» **Input data**:
◆ ◆ ◆ ◆

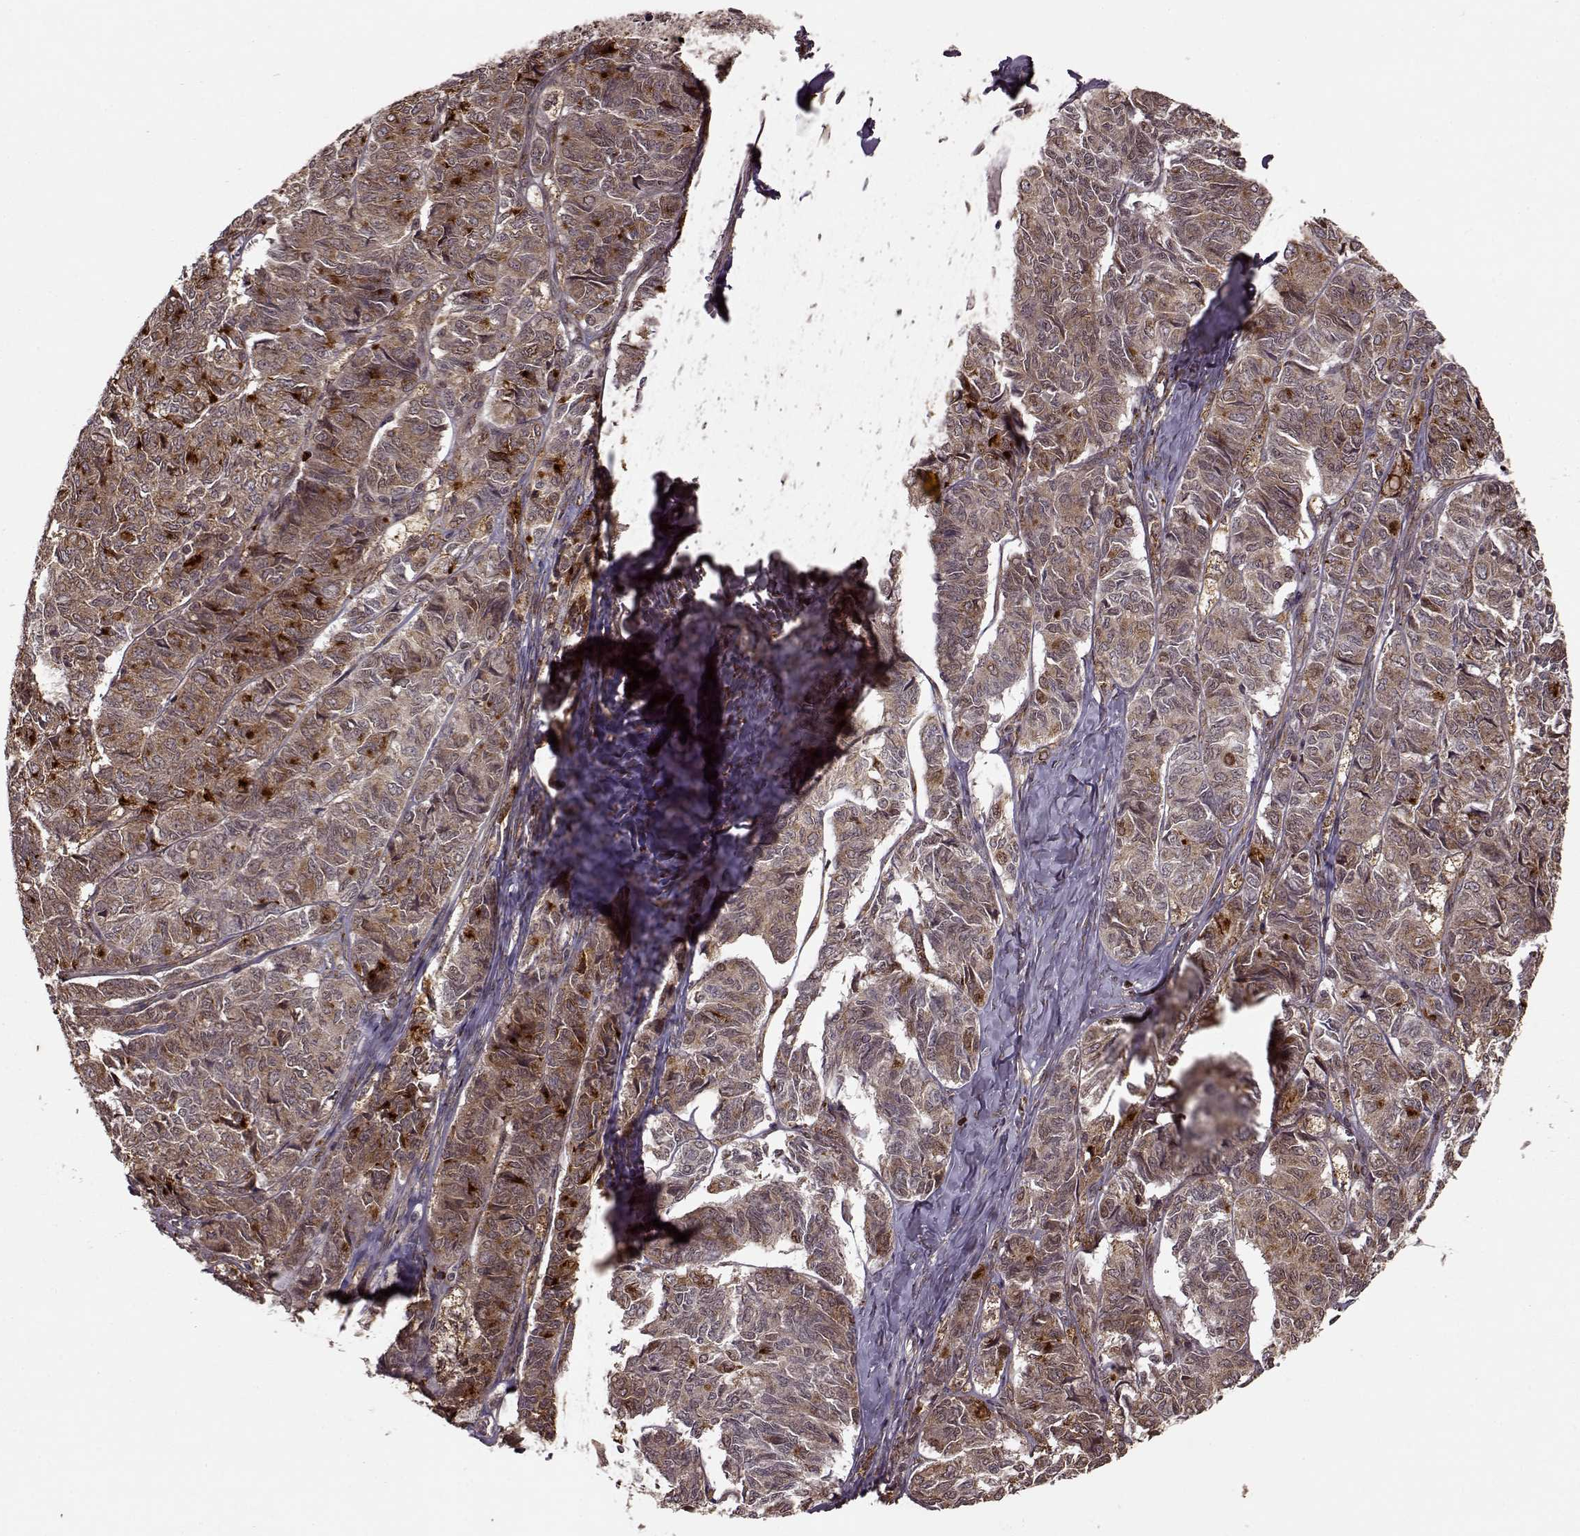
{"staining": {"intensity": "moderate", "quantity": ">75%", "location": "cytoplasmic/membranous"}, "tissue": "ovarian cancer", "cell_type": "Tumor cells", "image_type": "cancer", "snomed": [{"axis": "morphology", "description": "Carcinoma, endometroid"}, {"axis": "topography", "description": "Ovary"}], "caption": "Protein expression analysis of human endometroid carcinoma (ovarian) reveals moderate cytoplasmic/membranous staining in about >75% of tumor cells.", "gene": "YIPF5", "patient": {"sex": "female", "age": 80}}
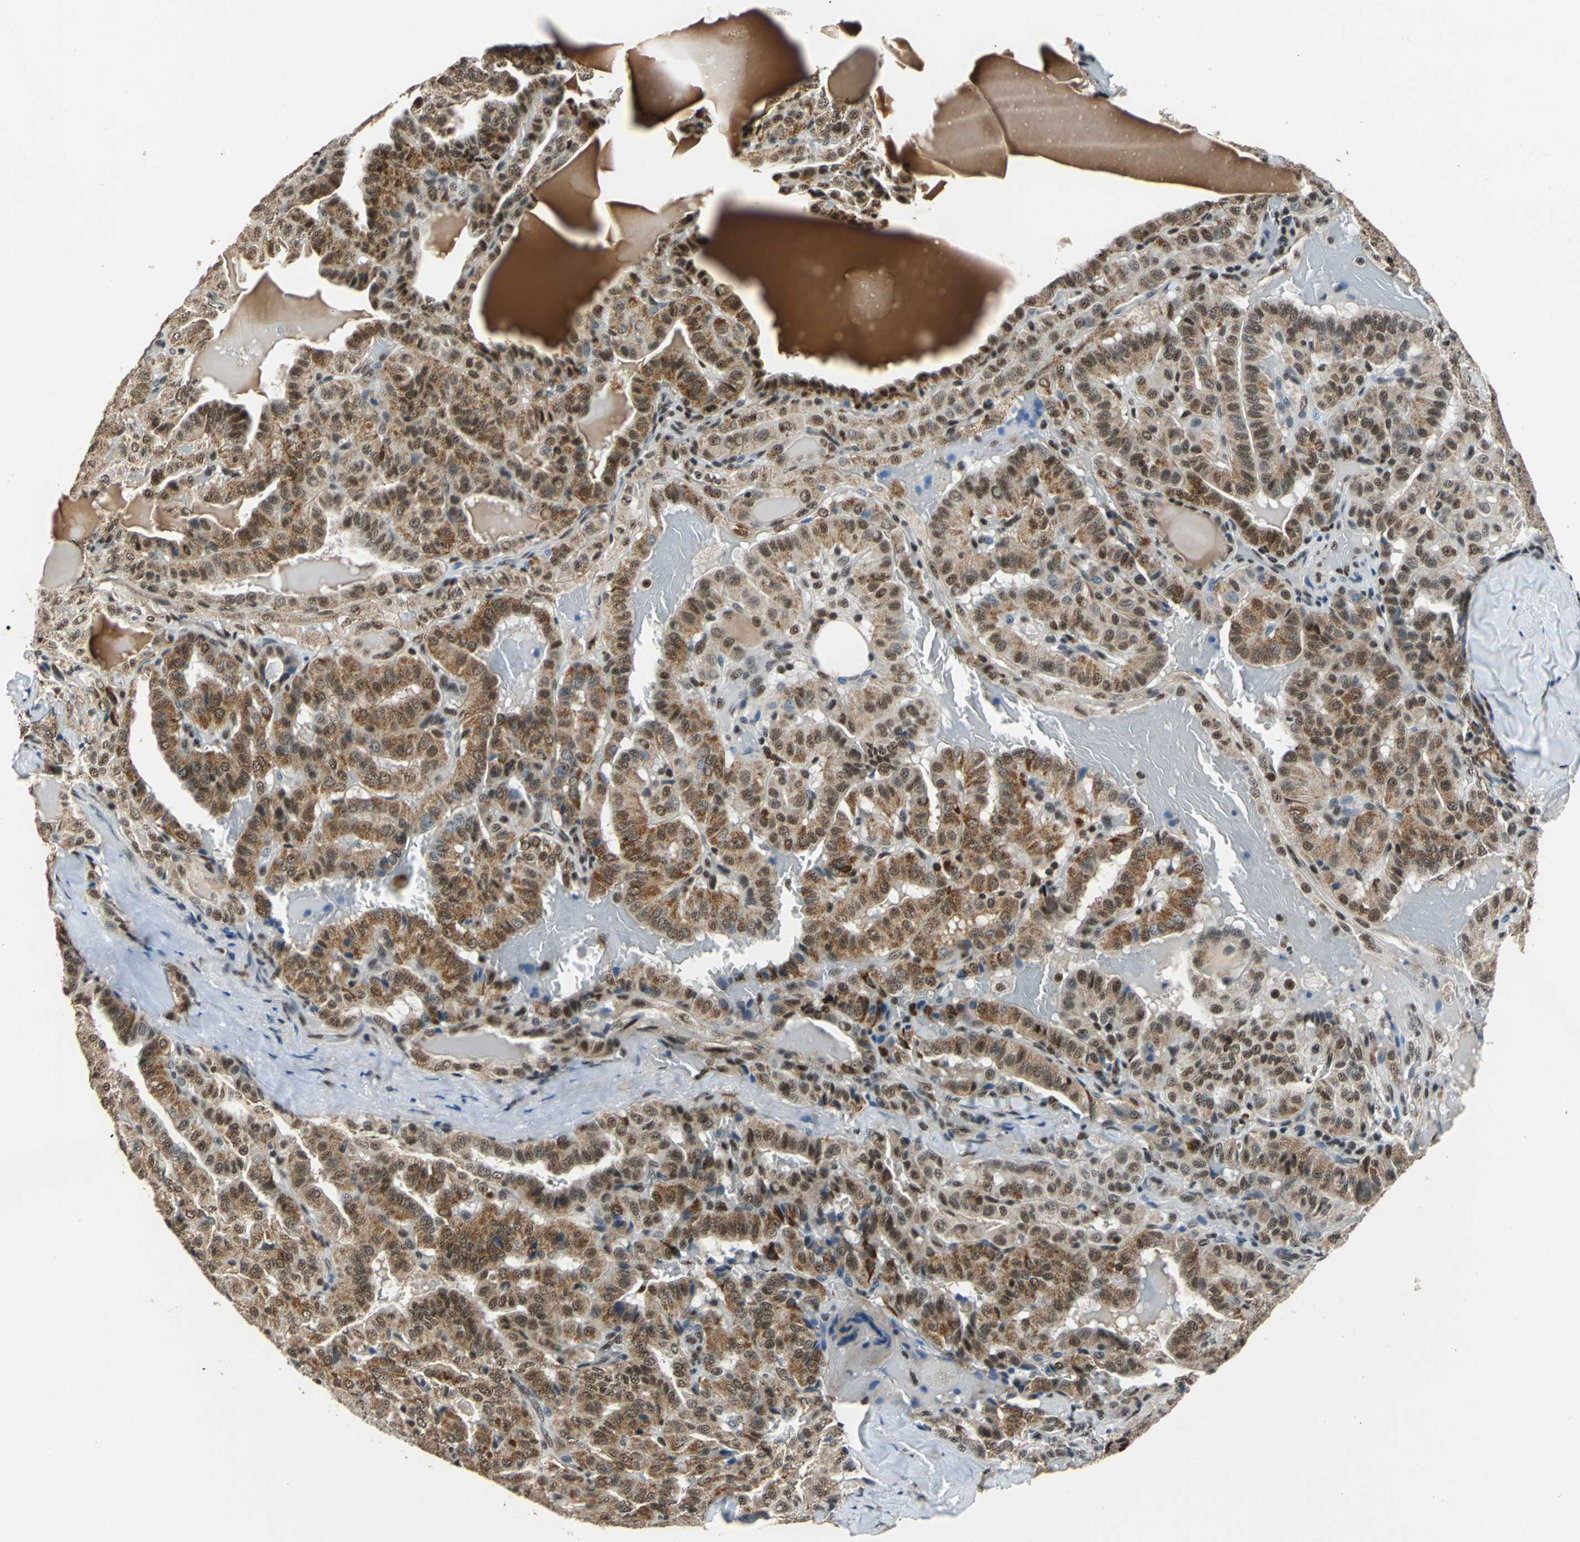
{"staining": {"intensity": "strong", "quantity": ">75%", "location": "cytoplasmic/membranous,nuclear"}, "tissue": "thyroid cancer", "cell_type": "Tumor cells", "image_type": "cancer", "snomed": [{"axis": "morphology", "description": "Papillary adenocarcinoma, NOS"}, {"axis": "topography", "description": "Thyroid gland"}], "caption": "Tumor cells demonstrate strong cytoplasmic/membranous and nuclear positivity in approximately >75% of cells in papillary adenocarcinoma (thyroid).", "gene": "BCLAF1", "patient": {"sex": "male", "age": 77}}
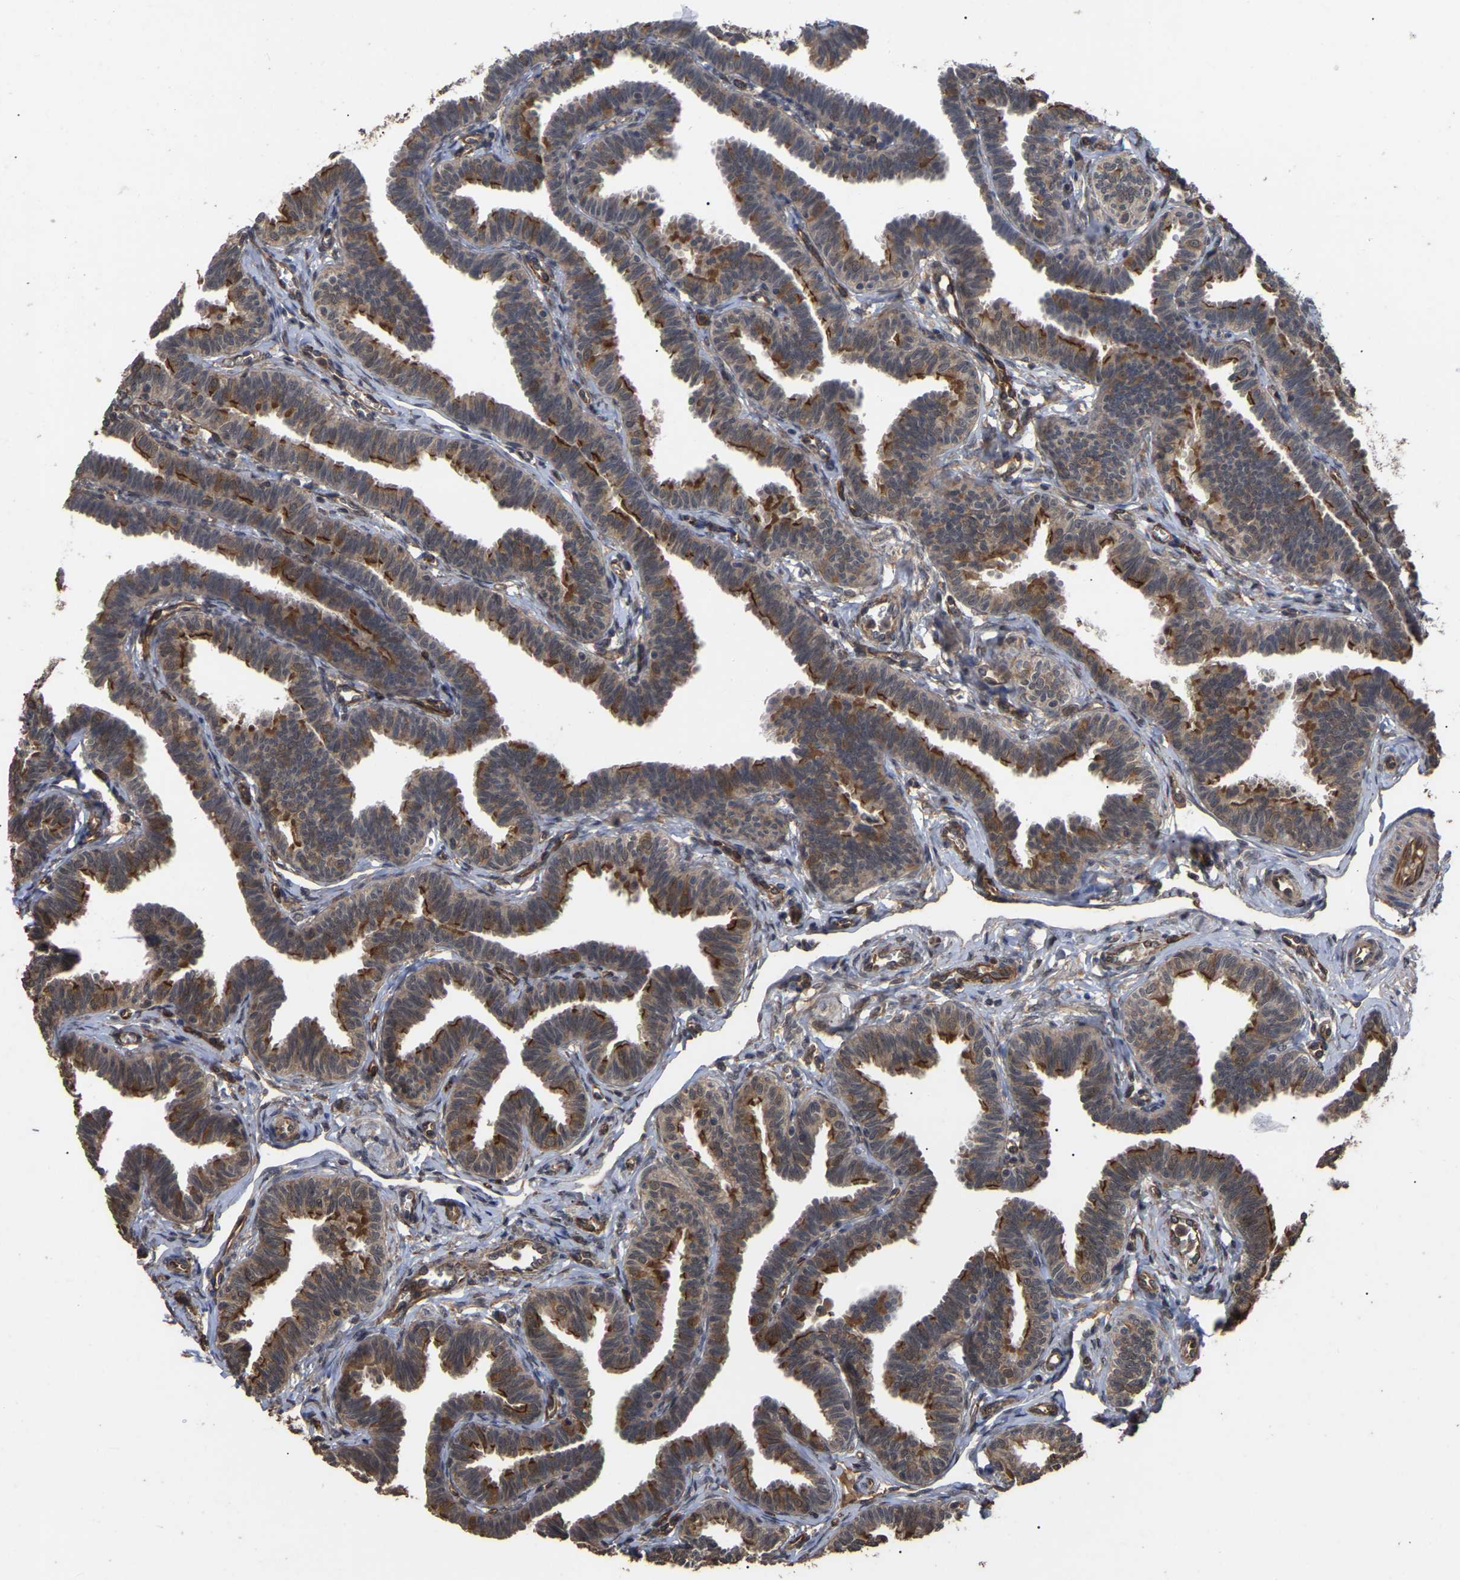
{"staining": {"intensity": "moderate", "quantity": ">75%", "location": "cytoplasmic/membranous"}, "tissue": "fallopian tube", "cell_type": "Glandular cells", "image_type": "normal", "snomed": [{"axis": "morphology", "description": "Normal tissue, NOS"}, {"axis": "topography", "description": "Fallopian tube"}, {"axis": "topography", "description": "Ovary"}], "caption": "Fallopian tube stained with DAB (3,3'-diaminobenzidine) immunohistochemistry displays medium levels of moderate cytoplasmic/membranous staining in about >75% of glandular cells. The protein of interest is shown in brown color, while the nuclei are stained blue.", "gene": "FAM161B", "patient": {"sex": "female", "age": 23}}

◆ ◆ ◆ ◆

» **Exercise requirements**:
Give the data above again exactly. Leave the pictures out.

» **Task solution**:
{"staining": {"intensity": "moderate", "quantity": ">75%", "location": "cytoplasmic/membranous"}, "tissue": "ovarian cancer", "cell_type": "Tumor cells", "image_type": "cancer", "snomed": [{"axis": "morphology", "description": "Carcinoma, endometroid"}, {"axis": "topography", "description": "Ovary"}], "caption": "Protein expression analysis of human endometroid carcinoma (ovarian) reveals moderate cytoplasmic/membranous staining in about >75% of tumor cells.", "gene": "YIPF5", "patient": {"sex": "female", "age": 80}}
{"staining": {"intensity": "strong", "quantity": ">75%", "location": "cytoplasmic/membranous,nuclear"}, "tissue": "thyroid cancer", "cell_type": "Tumor cells", "image_type": "cancer", "snomed": [{"axis": "morphology", "description": "Papillary adenocarcinoma, NOS"}, {"axis": "topography", "description": "Thyroid gland"}], "caption": "Tumor cells demonstrate strong cytoplasmic/membranous and nuclear positivity in approximately >75% of cells in papillary adenocarcinoma (thyroid).", "gene": "BCLAF1", "patient": {"sex": "male", "age": 77}}
{"staining": {"intensity": "moderate", "quantity": ">75%", "location": "cytoplasmic/membranous"}, "tissue": "fallopian tube", "cell_type": "Glandular cells", "image_type": "normal", "snomed": [{"axis": "morphology", "description": "Normal tissue, NOS"}, {"axis": "topography", "description": "Fallopian tube"}, {"axis": "topography", "description": "Ovary"}], "caption": "Fallopian tube stained with DAB (3,3'-diaminobenzidine) immunohistochemistry displays medium levels of moderate cytoplasmic/membranous staining in about >75% of glandular cells. The protein of interest is shown in brown color, while the nuclei are stained blue.", "gene": "FAM161B", "patient": {"sex": "female", "age": 23}}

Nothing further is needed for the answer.